Taxation des dons manuels lors des opérations de contrôle
Cass. com. 6-12-2016 n° 15-19.966
La Cour de cassation clôt le débat sur la révélation des dons manuels. La découverte d'un tel don lors d'une vérification de comptabilité - même consécutive à la réponse apportée par le contribuable à une question de l'administration - n'est pas une révélation.
Les dons manuels deviennent taxables notamment en cas de révélation par le donataire à l’administration fiscale (CGI art. 757, al. 2). Toute la question est de savoir ce qu’il faut entendre par « révélation ».
Sans refaire l'historique complet de cette question qui a fait couler beaucoup d'encre, rappelons que l'administration fiscale considère que la découverte d'un don manuel lors d'une vérification de comptabilité constitue une révélation du don (BOI-ENR-DMTG-20-10-20-10 n° 60). Cette acception élargie de la révélation, entendue au sens de révélation subie, a été celle retenue par la jurisprudence (Cass. com. 5-10-2004 n° 03-15.709). Mais, en 2013, la Cour de cassation, opérant un revirement inspiré par la Cour européenne des droits de l’Homme, a décidé dans un arrêt de principe qu'une procédure de vérification de comptabilité ne peut pas fonder l'exigibilité des droits de donation, le contribuable n'ayant rien révélé volontairement à l'administration (Cass. com. 15-1-2013 n° 12-11.642). Autrement dit, la révélation doit être spontanée et non subie. Position réitérée trois mois plus tard à propos d'une personne physique (Cass. com. 16-4-2013 n° 12-17.414).
Dans l’affaire commentée, une association de diffusion de la pratique de méditation tibétaine fait l'objet d'un contrôle fiscal au cours duquel l'administration l'interroge sur la nature de certaines sommes découvertes dans sa comptabilité. L'association répond qu'il s'agit de dons manuels de ses adeptes et se voit notifier leur taxation aux droits de donation au motif qu'elle a ainsi révélé les dons litigieux à l'administration au sens de l'article 757 du CGI.

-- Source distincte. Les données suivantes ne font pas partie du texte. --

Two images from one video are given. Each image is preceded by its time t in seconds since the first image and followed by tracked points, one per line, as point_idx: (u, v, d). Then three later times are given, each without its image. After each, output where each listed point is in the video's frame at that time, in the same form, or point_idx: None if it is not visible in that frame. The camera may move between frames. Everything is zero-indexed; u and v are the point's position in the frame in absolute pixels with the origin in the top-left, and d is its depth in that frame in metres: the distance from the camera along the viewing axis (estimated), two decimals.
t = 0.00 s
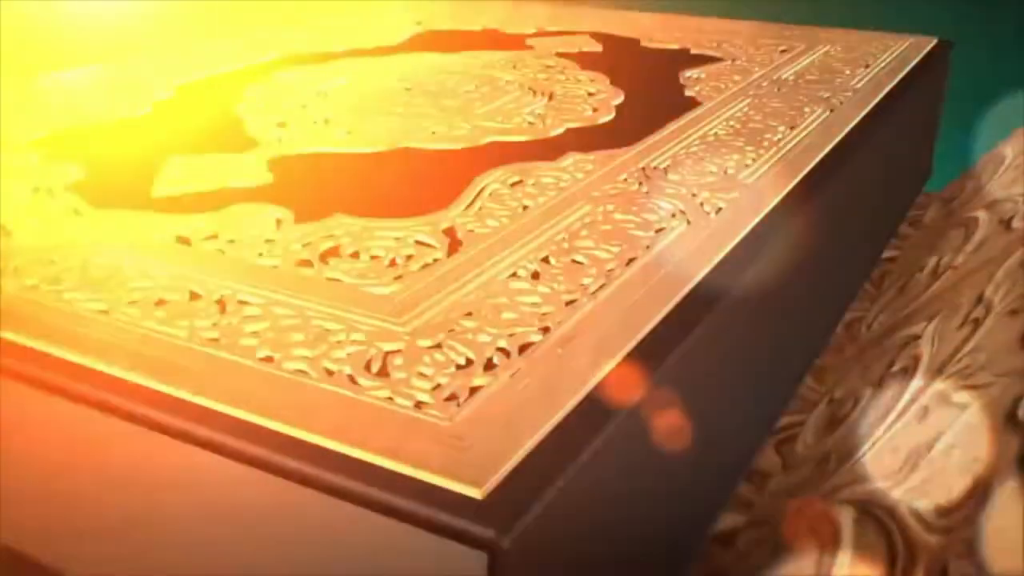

Confirmant le jugement du tribunal de grande instance de Limoges (TGI Limoges 21-10-2013 n° 12-665), la cour d'appel de la même ville (CA Limoges 26-3-2015 n° 14/00016) a considéré que la réponse de l'association à la demande de l'administration n'était pas intervenue sous la contrainte mais avait été faite spontanément. Les dons manuels en cause devaient donc selon elle être considérés comme révélés à l'administration et sont taxables.
La Cour de cassation censure l’arrêt de la cour d’appel pour violation de l’article 757 du CGI. Dans un attendu de principe, elle affirme que « la découverte d’un don manuel lors d’une vérification de comptabilité, résulterait-elle de la réponse apportée par le contribuable à une question de l’administration formée à cette occasion, ne peut constituer une révélation par le donataire au sens de l’article 757 du CGI ».
La Cour de cassation clôt ainsi le débat autour de la définition de la révélation. Les Hauts Magistrats réitèrent la solution énoncée en 2013 selon laquelle la révélation doit être volontaire et la complètent en ajoutant que la réponse du contribuable ne constitue pas une telle révélation.
Remarques
1. Jusqu’à présent, l'administration fiscale a cru devoir restreindre la portée des arrêts de la Cour de cassation de 2013, en s'appuyant sur le jugement du tribunal de grande instance de Limoges pour considérer que la découverte d'un don manuel lors d'une vérification de comptabilité vaut révélation. A la suite du présent arrêt, elle ne devrait avoir d’autre choix que de modifier sa doctrine.
2. En toute logique, la solution devrait être transposable aux personnes physiques, notamment lorsqu’elles présentent leurs relevés de comptes bancaires au cours d'un examen de situation fiscale personnelle.